Looking at the photos, you’ll see the healthy batch of carnivorous plants right after I placed them in the crystals, and the same plants dried out quite a bit just after I transplanted them into the aquarium.
July 15, 2014
Some one on a forum claimed the water crystals super heated some container plants she had, every one told her that wasn’t possible. The two terrariums with the water crystals became significantly hotter than the other ones today. I took pity on the plants, rescued them before they cooked. They are currently outside in a mix of crystals, peat moss and sphagnum moss. I wouldn’t use the crystals in a terrarium that receives a great deal of sunlight.
* The house humidity ranges from a high of 45% late at night to a low of 41% in the late afternoon. The temperature is about 79′F this time of year. The plants are in a south west facing window and I’m in Houston so they are receiving a long, high intensity amount of sunlight each day.
* The crystals typically last 3-5 years but are broken down by heat and light, and carnivorous plants love both. So they may not be practical for carnivore plants.
July 8th 2014
I tripped across water storing crystals by accident and could find no information about planting plants straight in the crystals. So I potted two orchids in them today and we’ll see how they do?
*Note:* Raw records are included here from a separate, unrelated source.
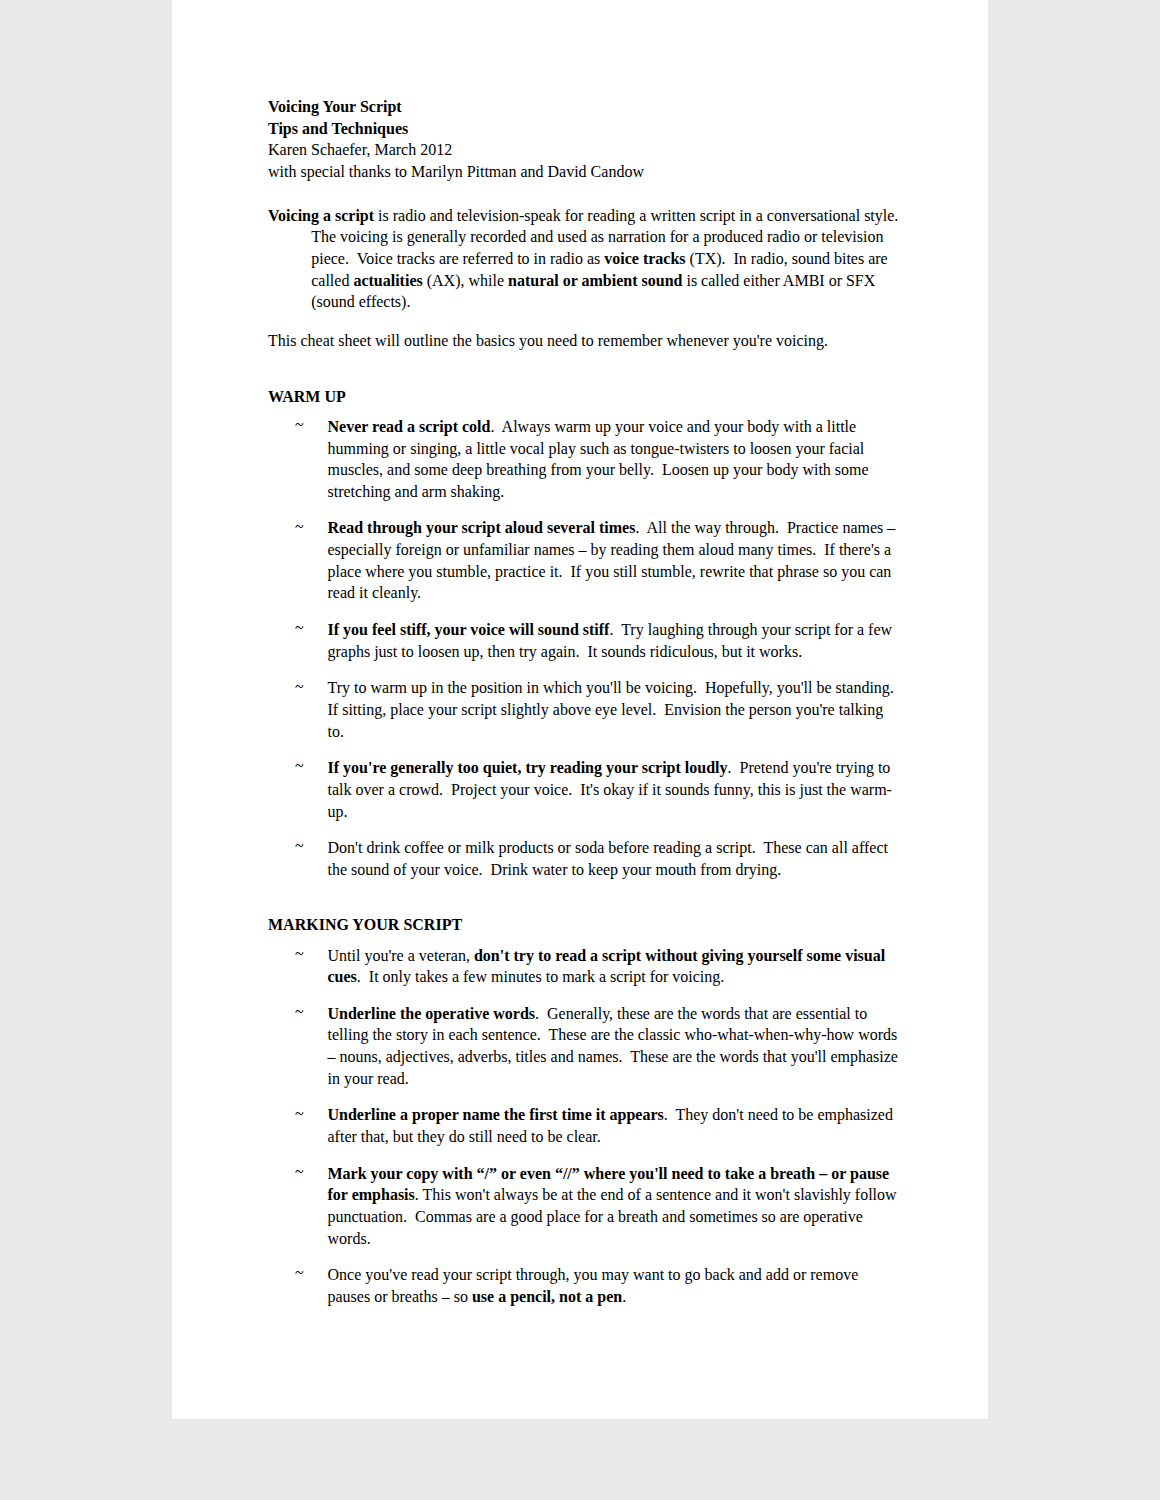Voicing Your Script
Tips and Techniques
Karen Schaefer, March 2012
with special thanks to Marilyn Pittman and David Candow
Voicing a script is radio and television-speak for reading a written script in a conversational style. The voicing is generally recorded and used as narration for a produced radio or television piece. Voice tracks are referred to in radio as voice tracks (TX). In radio, sound bites are called actualities (AX), while natural or ambient sound is called either AMBI or SFX (sound effects).
This cheat sheet will outline the basics you need to remember whenever you're voicing.
WARM UP
Never read a script cold. Always warm up your voice and your body with a little humming or singing, a little vocal play such as tongue-twisters to loosen your facial muscles, and some deep breathing from your belly. Loosen up your body with some stretching and arm shaking.
Read through your script aloud several times. All the way through. Practice names – especially foreign or unfamiliar names – by reading them aloud many times. If there's a place where you stumble, practice it. If you still stumble, rewrite that phrase so you can read it cleanly.
If you feel stiff, your voice will sound stiff. Try laughing through your script for a few graphs just to loosen up, then try again. It sounds ridiculous, but it works.
Try to warm up in the position in which you'll be voicing. Hopefully, you'll be standing. If sitting, place your script slightly above eye level. Envision the person you're talking to.
If you're generally too quiet, try reading your script loudly. Pretend you're trying to talk over a crowd. Project your voice. It's okay if it sounds funny, this is just the warm-up.
Don't drink coffee or milk products or soda before reading a script. These can all affect the sound of your voice. Drink water to keep your mouth from drying.
MARKING YOUR SCRIPT
Until you're a veteran, don't try to read a script without giving yourself some visual cues. It only takes a few minutes to mark a script for voicing.
Underline the operative words. Generally, these are the words that are essential to telling the story in each sentence. These are the classic who-what-when-why-how words – nouns, adjectives, adverbs, titles and names. These are the words that you'll emphasize in your read.
Underline a proper name the first time it appears. They don't need to be emphasized after that, but they do still need to be clear.
Mark your copy with “/” or even “//” where you'll need to take a breath – or pause for emphasis. This won't always be at the end of a sentence and it won't slavishly follow punctuation. Commas are a good place for a breath and sometimes so are operative words.
Once you've read your script through, you may want to go back and add or remove pauses or breaths – so use a pencil, not a pen.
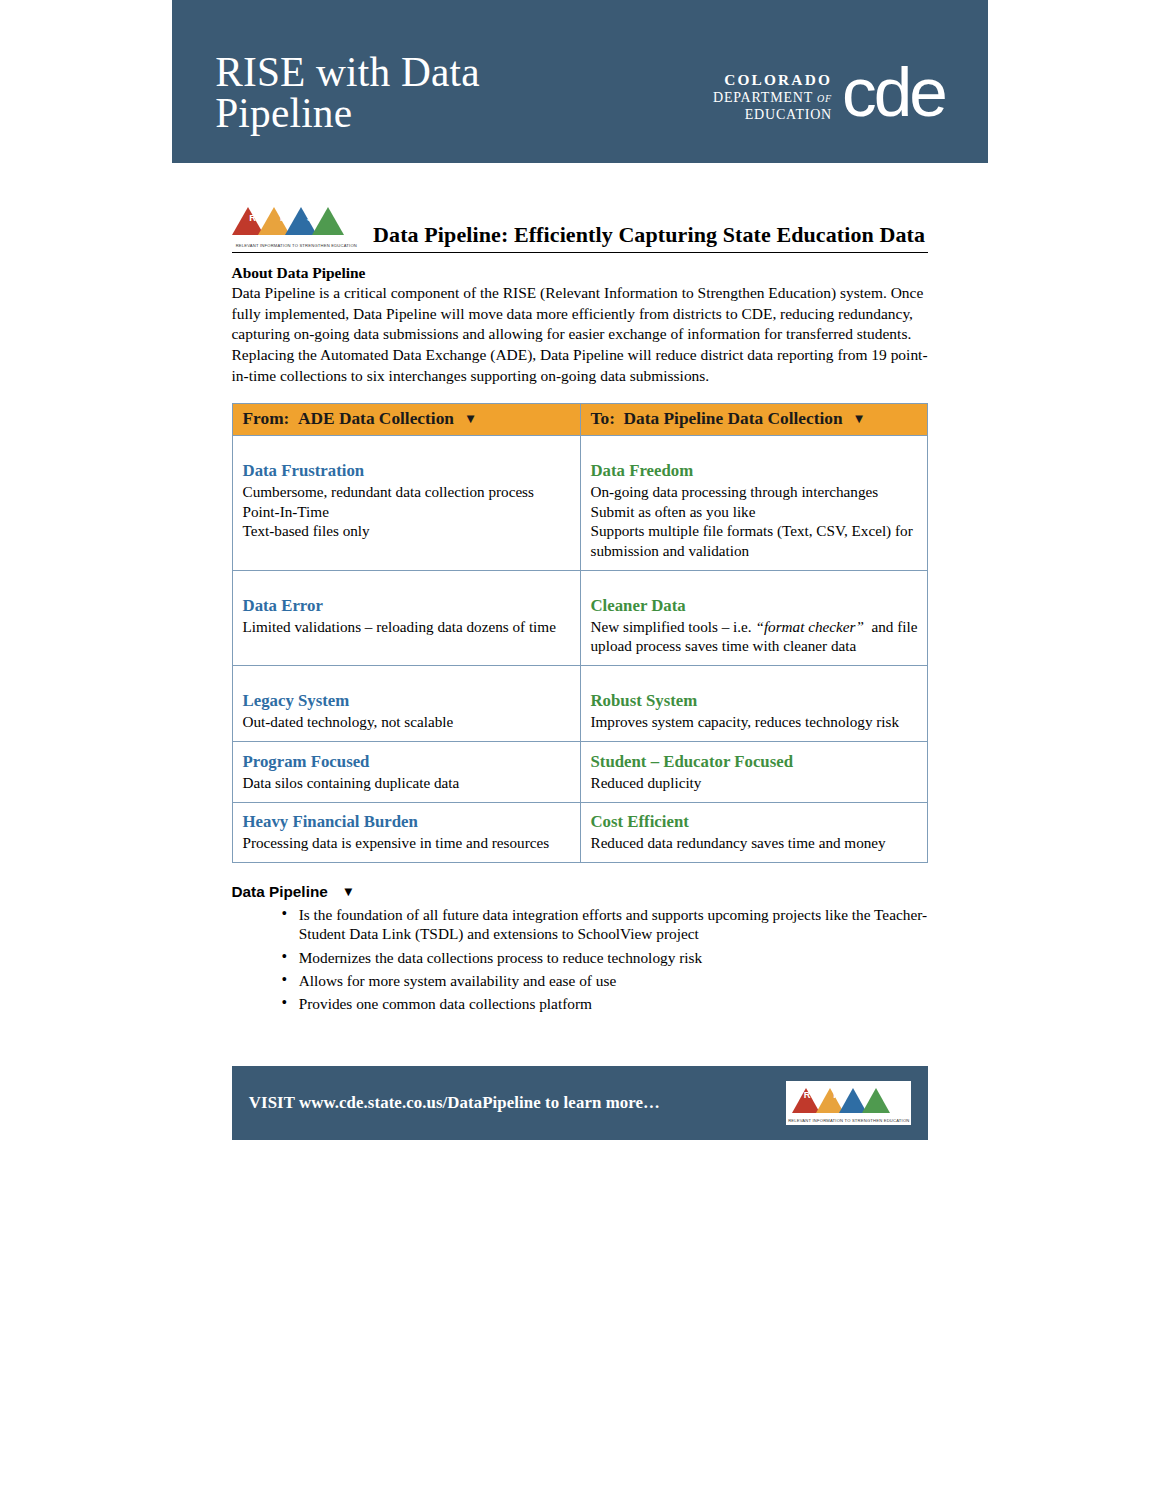RISE with Data Pipeline
COLORADO DEPARTMENT of EDUCATION
cde
RISE
Relevant Information to Strengthen Education
Data Pipeline: Efficiently Capturing State Education Data
About Data Pipeline
Data Pipeline is a critical component of the RISE (Relevant Information to Strengthen Education) system. Once fully implemented, Data Pipeline will move data more efficiently from districts to CDE, reducing redundancy, capturing on-going data submissions and allowing for easier exchange of information for transferred students. Replacing the Automated Data Exchange (ADE), Data Pipeline will reduce district data reporting from 19 point-in-time collections to six interchanges supporting on-going data submissions.
| From: ADE Data Collection ▼ | To: Data Pipeline Data Collection ▼ |
| --- | --- |
| Data Frustration Cumbersome, redundant data collection process Point-In-Time Text-based files only | Data Freedom On-going data processing through interchanges Submit as often as you like Supports multiple file formats (Text, CSV, Excel) for submission and validation |
| Data Error Limited validations – reloading data dozens of time | Cleaner Data New simplified tools – i.e. “format checker” and file upload process saves time with cleaner data |
| Legacy System Out-dated technology, not scalable | Robust System Improves system capacity, reduces technology risk |
| Program Focused Data silos containing duplicate data | Student – Educator Focused Reduced duplicity |
| Heavy Financial Burden Processing data is expensive in time and resources | Cost Efficient Reduced data redundancy saves time and money |
Data Pipeline▼
Is the foundation of all future data integration efforts and supports upcoming projects like the Teacher-Student Data Link (TSDL) and extensions to SchoolView project
Modernizes the data collections process to reduce technology risk
Allows for more system availability and ease of use
Provides one common data collections platform
VISIT www.cde.state.co.us/DataPipeline to learn more…
RISE
Relevant Information to Strengthen Education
If that fails I’ll try mixing some up with bark and potting up a couple more.
You can purchase colored and different sized crystals to use in floral arrangements.
Probably one tablespoon per plant is more than enough. Next time I use them I’ll mix them into the soil or container dry, add the plant, then add the water. It was pretty messy soaking them then trying to get them in the containers and around the roots.
Several companies make them not all use the same formula. Some are polyacrylamide hydrogels (dissolve, last 3-4 months), some are cross-linked (not dissolvable, last 3-5 years) both seem to use potassium. The crystals are in the cross-linked group.
Exposure to heat and light breaks the crystals down, so if you have plants in sunny locations, bury the crystals in the soil.
The best results I’ve seen reported by gardeners is to put the crystals and some dry medium ( pebbles, styrofoam etc ), and soil at the bottom of the pot and soil above.
July 14, 2014
When I watered the orchids today, I took half of them out of the bark, mixed in some water crystals and repotted them in bark with a sheet of moss on top. The rest are still in bark with a sheet of moss over the top, no crystals. I’ve been watering them 2-3 times a week, I’d love to cut that back to once a week.
I also have two dendrobium cuttings I’m trying to root, along with some vanilla, both are outside in just crystals, no bark or moss. I did put a bit of rooting hormone dust on the cuttings.
July 22, 2014
So far planting plants straight into the crystals has been a fail. The roots rot from too little air. Still unsure how the crystals mixed with soil will work out, I don’t see much of a difference good or bad.
I’ll post more notes and photos here over the next few weeks and let you know how things work out.